CONSIGNE DE TRAVAIL: Poursuivez la liste de films accompagnés de courts résumés, à la suite de sa dernière entrée.

Assassinat d’une modiste. Film de Catherine Bernstein.

         Odette Fanny Bernstein, dite Fanny Berger, célèbre dans le monde de la mode à Paris avant l’occupation, déportée à Auschwitz où elle mourra. Le destin d’une femme juive.

L’Avocat de la terreur. Film de Barbet Schroeder.

         Jacques Vergès, l’avocat qui s’est rendu célèbre en défendant des accuses réputés indéfendables, de Barbie à Carlos. Un personnage mystérieux, ambigu, passé maître dans l’art de la manipulation.

Ballad of Genesis and lady Jaye (The). Film de Marie Losier.

         Le portrait d’un couple, leur amour sans limite au destin unique.

Bambi. Film de Sébastien Lifshitz.

         Marie-Pierre Pruvot, née Jean-Pierre. Une vieille dame sans ride, encore pleine de charme. Bambi,  la danseuse de Cabaret, n’existe plus. Elle s’est reconvertie en professeur de français en collège. Un changement radical.

Basquiat, un adolescent à New York. Film de Sara Driver.

         Le devenir-artiste du jeune Jean-Michel dans le New York de la fin des années 70.

Belle de nuit. Grisélidis Real. Autoportraits. Film de Marie-Eve de Grave.

Ecrivain, peintre, prostituée, Grisélidis Réal est un personnage à multiples facettes Suisse d’origine, elle n’a jamais été reconnue dans son pays. La Suisse protestante et puritaine n’a sans doute jamais accepté son engagement en faveur de la prostitution, qu’elle pratique comme un art, un choix personnel, politique,

La Bocca del lupo.Film de Pietro Marcello.

MATÉRIEL FOURNI:
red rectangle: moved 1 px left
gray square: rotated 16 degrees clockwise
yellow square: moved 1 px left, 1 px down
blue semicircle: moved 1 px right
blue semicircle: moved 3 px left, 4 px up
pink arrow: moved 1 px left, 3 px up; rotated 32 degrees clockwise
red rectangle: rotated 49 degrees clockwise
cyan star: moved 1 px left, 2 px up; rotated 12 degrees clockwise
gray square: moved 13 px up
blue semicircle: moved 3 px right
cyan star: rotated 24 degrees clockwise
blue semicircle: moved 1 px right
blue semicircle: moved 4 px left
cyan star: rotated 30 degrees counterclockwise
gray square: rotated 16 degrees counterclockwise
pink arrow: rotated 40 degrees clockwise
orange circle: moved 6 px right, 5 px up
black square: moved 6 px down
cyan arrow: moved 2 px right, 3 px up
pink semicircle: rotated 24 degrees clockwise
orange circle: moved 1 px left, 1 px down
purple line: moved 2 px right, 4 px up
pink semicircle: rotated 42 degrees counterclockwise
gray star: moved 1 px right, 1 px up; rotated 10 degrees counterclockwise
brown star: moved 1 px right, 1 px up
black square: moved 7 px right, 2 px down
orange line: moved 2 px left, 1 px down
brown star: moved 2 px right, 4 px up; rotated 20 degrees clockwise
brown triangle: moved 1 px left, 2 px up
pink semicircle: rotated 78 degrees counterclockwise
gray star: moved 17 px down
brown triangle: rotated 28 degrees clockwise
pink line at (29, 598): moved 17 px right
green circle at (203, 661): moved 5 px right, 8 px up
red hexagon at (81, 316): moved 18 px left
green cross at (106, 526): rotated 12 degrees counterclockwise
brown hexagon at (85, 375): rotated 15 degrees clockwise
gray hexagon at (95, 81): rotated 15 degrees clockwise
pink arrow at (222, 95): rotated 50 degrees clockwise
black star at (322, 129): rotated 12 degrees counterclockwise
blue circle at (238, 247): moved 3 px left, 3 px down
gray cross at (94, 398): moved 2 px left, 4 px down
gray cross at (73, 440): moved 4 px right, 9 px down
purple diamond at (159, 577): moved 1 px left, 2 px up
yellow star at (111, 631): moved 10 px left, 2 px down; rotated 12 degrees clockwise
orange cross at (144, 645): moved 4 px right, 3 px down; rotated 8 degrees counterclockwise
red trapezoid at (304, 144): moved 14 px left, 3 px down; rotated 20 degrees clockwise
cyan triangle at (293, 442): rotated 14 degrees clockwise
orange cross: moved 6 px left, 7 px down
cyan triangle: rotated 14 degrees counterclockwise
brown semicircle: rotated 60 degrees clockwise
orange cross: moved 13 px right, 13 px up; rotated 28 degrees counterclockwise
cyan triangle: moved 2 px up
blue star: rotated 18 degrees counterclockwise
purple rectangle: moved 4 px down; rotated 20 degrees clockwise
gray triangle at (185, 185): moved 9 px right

RÉPONSE RÉDIGÉE:
         Enzo et Mary, un couple hors norme. Enzo a passé la plus grande partie de sa vie en prison et Mary est travestie et toxicomane. Depuis plus de vingt ans, ils s’aiment. Leur rêve commun, avoir une maison à la campagne, avec leurs chiens et faire un potager. A la fin du film ils l’auront réalisé.

Les Braves. Film d’Alain Cavalier.

         Raymond Lévy, Michel Alliot et Jean Widhoff, les trois braves auteurs d’un acte de bravoure individuel, raconté par son auteur. Des actes qui se déroulent dans des situations extrêmes, dans une guerre, la Deuxième Guerre mondiale pour les deux premiers, la guerre d’Algérie pour le dernier. Des actes qui font de leurs auteurs des héros.